=== Provided passage ===

The bigger context: the citation space is tightening

For a fresh domain, the macro trend matters a lot. Resoneo's measurement (via Dataconomy) tracked how ChatGPT sourced its answers after the GPT-5.3 Instant transition. The average number of domains cited per response fell ~20% (19 → 15), and URLs from 24 → 19, across 27,000 responses (400 prompts/day over 14 weeks). My ChatGPT-User crawled shallow too, just 45 unique URLs. That fits the "fewer sites, but deeper" picture.

There is a European layer here as well. These citation patterns are measured mostly on English prompts. But the markets I work in, Polish, German, French, each have their own thinner citation pool, where a single trusted source carries far more weight. On a multilingual web, being the cited domain in your own language is its own kind of moat.

For a freshly migrated domain sitting at a GEO baseline of 0/30, that is a rising wall to climb. The citation pipeline is squeezing onto fewer trusted domains at the exact moment you're trying to get in. This is correlation, not causation, but the direction is clear enough. Earn entity trust early, and earn it hard.

Where the bot traffic went: zero training crawl, thin AI-fetcher layer, classic search heavy lifting, ROI & Shine, May 2026

What this study means for your 2026 setup

  1. Verify bots by IP, never by user-agent. Up to 18% of your "Googlebot" could be impostors.

=== Data for review ===

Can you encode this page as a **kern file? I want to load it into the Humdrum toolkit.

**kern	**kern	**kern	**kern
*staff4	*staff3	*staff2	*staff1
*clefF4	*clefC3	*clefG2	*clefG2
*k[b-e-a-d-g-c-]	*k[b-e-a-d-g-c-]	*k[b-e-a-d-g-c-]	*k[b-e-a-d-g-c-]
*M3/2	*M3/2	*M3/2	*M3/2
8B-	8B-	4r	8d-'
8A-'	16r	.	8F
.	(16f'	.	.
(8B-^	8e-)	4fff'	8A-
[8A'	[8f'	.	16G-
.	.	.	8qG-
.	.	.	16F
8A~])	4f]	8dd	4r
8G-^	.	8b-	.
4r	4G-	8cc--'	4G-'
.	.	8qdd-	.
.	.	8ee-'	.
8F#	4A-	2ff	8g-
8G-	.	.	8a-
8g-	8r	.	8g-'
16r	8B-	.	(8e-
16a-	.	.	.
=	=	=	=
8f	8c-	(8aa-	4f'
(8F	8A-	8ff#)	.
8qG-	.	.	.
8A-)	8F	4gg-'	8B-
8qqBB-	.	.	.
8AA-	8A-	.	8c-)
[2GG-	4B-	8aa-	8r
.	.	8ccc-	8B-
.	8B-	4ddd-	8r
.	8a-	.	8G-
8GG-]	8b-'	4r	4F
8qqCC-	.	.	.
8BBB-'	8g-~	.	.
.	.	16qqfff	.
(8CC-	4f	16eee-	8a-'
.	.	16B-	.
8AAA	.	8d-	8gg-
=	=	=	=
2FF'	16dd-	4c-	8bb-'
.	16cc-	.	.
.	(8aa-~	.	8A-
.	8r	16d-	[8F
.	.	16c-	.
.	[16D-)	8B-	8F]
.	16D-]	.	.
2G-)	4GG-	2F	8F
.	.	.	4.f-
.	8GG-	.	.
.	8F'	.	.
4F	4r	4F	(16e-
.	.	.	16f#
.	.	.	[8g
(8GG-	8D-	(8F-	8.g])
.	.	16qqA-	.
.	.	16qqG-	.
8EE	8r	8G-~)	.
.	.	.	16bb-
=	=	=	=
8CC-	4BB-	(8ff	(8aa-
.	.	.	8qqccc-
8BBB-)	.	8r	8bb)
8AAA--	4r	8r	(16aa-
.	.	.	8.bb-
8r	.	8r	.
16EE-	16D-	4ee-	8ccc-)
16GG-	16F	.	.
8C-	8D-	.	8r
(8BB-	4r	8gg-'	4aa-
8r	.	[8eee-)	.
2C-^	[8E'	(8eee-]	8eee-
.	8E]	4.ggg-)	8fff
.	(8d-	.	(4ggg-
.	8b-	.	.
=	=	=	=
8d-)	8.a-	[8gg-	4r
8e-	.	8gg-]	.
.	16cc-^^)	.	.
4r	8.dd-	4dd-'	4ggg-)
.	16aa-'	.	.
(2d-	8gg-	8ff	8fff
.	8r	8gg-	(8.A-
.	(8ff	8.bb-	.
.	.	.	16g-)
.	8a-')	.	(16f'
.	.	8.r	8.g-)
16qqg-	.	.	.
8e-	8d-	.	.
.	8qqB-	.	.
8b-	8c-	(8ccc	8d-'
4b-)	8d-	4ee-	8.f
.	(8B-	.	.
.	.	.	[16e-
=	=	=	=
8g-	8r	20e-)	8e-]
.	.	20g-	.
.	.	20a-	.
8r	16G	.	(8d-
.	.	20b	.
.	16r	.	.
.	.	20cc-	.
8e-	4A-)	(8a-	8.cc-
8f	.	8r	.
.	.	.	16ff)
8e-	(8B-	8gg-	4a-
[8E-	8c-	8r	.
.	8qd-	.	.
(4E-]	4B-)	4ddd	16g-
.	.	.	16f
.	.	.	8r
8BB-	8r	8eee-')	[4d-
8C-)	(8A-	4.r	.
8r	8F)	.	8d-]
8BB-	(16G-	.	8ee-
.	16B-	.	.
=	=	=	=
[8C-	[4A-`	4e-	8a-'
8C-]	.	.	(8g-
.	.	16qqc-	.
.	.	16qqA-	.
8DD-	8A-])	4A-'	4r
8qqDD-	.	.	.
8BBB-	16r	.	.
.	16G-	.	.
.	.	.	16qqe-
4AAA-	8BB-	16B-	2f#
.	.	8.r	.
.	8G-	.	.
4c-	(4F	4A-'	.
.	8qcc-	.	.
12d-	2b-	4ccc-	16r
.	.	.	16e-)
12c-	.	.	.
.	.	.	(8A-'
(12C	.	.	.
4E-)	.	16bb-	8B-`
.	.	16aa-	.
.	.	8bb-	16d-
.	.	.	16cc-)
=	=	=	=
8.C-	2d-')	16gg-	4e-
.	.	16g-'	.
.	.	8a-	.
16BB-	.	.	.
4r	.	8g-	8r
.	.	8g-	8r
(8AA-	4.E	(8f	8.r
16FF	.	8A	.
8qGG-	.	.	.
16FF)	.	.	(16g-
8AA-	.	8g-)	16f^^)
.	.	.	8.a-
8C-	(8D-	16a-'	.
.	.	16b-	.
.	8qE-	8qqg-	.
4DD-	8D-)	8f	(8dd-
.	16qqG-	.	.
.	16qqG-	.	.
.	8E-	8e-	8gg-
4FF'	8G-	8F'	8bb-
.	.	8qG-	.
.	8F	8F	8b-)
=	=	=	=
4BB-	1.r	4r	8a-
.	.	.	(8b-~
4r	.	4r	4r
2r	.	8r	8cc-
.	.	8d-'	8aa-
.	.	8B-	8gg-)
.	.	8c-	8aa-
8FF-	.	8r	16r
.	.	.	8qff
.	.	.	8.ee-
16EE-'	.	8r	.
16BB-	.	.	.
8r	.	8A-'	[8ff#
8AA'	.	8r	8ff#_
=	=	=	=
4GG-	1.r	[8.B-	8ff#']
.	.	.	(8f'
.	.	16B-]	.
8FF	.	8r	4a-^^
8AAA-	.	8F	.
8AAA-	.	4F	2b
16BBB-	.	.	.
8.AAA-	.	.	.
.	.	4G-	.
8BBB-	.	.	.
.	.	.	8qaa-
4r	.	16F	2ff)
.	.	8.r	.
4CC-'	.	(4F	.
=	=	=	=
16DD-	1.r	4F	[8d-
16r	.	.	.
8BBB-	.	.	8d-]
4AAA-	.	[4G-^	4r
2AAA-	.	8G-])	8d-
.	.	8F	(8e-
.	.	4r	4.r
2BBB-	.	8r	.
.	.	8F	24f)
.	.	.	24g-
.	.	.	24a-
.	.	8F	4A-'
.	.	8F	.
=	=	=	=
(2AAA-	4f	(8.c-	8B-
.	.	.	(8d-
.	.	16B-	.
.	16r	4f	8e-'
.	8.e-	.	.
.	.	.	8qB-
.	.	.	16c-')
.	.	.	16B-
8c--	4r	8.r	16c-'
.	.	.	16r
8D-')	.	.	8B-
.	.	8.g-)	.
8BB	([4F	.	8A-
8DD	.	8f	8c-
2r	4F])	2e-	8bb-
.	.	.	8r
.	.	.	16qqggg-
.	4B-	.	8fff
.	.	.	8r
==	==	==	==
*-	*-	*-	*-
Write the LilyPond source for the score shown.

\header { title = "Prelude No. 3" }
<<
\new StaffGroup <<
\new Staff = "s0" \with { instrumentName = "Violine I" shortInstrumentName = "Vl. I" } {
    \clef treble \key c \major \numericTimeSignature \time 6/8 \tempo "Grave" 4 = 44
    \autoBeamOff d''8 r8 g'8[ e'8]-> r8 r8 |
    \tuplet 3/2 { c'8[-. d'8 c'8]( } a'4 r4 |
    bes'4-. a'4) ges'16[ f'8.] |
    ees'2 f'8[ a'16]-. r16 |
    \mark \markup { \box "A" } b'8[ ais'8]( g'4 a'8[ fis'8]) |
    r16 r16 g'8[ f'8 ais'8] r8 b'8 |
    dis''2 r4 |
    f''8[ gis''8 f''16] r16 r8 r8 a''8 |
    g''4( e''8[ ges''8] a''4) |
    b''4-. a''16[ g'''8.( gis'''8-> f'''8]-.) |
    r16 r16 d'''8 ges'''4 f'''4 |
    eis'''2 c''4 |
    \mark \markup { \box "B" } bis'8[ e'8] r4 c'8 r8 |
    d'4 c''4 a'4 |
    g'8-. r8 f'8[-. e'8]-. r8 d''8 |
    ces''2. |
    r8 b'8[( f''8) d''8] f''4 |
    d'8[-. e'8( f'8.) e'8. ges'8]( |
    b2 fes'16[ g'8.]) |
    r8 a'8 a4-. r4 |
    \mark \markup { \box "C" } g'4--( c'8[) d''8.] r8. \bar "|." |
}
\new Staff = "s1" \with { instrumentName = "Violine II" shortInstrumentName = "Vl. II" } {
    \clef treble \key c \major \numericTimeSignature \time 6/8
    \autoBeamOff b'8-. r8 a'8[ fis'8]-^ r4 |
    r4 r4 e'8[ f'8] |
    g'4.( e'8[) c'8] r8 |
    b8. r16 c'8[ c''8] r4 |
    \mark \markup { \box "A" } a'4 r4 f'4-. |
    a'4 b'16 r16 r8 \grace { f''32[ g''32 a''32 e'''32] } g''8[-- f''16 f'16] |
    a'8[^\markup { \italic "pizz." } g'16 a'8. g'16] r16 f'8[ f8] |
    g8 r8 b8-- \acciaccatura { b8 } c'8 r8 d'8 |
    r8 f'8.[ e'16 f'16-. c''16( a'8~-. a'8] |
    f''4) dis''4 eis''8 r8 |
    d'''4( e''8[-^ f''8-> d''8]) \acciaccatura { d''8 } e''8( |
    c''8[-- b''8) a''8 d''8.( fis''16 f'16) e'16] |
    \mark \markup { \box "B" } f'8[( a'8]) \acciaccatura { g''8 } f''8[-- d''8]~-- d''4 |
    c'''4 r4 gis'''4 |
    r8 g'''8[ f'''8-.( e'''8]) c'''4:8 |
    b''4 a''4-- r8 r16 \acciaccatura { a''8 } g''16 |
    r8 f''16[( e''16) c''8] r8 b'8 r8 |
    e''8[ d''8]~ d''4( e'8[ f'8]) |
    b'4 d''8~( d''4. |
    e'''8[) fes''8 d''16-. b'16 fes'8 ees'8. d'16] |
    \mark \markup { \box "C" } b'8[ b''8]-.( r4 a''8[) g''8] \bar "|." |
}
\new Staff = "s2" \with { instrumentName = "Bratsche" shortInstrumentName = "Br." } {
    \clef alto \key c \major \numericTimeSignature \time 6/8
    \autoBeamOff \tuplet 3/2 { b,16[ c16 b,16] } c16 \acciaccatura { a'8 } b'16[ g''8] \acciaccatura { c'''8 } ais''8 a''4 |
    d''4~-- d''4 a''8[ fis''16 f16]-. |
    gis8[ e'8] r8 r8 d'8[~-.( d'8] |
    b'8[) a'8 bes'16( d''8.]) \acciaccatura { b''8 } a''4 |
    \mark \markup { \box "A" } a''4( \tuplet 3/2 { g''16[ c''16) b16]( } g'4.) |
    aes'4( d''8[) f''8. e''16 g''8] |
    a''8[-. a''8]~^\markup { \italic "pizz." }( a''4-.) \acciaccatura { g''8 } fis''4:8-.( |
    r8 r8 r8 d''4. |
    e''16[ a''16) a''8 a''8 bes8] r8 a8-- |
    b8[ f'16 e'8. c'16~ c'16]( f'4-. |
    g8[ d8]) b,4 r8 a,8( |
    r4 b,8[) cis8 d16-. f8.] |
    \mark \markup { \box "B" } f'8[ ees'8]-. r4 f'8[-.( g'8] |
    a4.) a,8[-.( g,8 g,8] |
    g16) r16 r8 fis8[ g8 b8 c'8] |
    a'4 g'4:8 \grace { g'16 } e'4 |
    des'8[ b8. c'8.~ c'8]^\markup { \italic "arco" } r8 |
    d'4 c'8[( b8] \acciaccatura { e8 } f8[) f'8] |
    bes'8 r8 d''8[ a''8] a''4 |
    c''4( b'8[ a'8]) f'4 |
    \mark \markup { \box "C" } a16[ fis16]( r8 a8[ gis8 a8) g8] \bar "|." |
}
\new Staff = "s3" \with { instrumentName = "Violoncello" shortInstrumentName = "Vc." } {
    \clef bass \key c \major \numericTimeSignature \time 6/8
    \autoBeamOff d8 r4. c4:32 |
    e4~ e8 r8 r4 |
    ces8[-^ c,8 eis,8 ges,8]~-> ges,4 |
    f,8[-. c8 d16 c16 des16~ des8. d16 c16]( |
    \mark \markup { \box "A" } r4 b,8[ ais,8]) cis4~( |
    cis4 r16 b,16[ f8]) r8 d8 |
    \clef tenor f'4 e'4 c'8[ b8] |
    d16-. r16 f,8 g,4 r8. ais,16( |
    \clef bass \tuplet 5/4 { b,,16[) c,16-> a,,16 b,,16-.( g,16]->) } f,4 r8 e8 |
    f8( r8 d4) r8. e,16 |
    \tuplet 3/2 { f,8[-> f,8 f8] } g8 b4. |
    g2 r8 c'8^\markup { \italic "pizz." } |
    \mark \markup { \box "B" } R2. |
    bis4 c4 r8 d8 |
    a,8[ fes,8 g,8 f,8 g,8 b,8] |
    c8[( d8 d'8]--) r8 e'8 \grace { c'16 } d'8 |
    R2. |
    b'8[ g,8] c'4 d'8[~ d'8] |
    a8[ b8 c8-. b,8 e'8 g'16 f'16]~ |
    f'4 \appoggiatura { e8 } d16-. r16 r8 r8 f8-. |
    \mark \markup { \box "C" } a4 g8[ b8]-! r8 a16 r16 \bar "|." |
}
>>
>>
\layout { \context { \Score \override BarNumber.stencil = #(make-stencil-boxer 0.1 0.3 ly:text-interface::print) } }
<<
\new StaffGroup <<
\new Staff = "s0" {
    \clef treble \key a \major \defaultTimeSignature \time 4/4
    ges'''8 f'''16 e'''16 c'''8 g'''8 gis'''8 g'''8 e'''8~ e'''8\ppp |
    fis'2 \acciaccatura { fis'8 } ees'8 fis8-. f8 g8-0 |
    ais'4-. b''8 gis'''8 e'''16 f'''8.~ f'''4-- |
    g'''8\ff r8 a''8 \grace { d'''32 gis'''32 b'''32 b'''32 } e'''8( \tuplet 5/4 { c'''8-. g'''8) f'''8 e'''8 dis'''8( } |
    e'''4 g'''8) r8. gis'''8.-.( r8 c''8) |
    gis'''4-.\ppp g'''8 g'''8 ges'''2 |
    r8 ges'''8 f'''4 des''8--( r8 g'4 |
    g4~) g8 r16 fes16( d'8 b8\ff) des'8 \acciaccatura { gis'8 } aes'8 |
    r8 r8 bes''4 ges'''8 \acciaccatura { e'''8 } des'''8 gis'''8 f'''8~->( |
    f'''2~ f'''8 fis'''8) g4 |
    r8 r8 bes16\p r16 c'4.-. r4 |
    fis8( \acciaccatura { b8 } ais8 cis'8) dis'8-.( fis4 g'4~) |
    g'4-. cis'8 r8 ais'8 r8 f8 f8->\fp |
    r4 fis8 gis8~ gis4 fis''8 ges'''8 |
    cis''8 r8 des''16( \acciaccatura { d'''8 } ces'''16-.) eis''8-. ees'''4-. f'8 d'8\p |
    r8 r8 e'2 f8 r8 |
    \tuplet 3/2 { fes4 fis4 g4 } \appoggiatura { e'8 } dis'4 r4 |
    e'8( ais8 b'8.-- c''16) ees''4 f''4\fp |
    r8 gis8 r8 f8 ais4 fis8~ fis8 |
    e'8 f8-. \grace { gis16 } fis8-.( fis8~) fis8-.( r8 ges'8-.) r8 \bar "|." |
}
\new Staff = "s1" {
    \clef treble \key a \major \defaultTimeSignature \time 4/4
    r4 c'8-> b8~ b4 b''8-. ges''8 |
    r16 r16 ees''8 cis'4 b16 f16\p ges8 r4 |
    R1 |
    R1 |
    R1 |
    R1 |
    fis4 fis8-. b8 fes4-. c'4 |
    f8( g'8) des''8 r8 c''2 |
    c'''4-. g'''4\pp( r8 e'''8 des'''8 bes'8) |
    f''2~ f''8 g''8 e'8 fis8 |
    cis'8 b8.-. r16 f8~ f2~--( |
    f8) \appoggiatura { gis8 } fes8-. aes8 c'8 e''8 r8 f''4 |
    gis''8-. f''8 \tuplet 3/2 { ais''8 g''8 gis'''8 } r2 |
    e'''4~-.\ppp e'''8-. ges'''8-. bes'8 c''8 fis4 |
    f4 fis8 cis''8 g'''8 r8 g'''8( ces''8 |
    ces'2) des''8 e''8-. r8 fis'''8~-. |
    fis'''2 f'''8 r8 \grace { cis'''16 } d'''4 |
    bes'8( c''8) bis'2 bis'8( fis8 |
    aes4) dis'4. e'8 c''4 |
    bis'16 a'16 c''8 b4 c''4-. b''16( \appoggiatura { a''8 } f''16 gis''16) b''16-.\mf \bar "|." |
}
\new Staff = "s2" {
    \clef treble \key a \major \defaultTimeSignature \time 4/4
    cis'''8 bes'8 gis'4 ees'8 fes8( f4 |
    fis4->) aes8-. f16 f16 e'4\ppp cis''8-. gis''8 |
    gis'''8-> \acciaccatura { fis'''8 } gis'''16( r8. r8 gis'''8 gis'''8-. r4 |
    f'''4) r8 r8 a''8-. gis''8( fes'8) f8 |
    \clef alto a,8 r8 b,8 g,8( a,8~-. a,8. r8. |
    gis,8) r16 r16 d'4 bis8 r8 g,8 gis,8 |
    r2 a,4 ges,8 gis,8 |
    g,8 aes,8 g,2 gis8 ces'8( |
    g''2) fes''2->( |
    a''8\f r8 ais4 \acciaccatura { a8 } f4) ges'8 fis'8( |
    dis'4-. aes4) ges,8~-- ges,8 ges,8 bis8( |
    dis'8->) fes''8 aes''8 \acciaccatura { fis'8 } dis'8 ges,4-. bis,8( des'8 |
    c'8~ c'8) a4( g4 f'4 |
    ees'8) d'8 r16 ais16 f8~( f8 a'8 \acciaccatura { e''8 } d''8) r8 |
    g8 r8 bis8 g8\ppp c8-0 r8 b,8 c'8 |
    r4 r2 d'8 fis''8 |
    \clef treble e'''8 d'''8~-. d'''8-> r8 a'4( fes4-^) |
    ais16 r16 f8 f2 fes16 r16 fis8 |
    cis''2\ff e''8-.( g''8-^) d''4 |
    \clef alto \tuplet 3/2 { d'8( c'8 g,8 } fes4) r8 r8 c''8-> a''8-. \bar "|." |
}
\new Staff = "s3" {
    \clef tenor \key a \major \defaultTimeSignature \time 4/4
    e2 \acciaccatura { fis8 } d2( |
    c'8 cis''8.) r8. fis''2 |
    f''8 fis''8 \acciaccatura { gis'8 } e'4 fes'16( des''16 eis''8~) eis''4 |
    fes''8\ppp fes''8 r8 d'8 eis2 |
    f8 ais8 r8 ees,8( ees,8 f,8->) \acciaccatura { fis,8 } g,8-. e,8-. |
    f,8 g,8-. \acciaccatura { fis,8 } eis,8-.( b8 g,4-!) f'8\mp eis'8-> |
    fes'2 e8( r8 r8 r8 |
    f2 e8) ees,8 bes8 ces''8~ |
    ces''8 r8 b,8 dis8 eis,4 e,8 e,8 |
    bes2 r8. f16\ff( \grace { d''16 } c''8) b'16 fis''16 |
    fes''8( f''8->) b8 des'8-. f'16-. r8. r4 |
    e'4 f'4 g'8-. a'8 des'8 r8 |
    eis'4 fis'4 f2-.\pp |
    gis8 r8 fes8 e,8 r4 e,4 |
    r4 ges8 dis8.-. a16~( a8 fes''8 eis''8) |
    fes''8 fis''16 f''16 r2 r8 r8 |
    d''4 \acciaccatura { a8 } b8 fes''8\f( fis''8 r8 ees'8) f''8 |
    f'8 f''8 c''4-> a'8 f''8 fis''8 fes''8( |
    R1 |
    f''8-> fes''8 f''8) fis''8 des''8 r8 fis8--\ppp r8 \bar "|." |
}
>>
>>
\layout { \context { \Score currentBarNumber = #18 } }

===

* Aim of the exercise:
Reproduce the stretch of the passage on AI citation trends from "There is a European" through "kind of moat.", word for word.

* Written solution:
There is a European layer here as well. These citation patterns are measured mostly on English prompts. But the markets I work in, Polish, German, French, each have their own thinner citation pool, where a single trusted source carries far more weight. On a multilingual web, being the cited domain in your own language is its own kind of moat.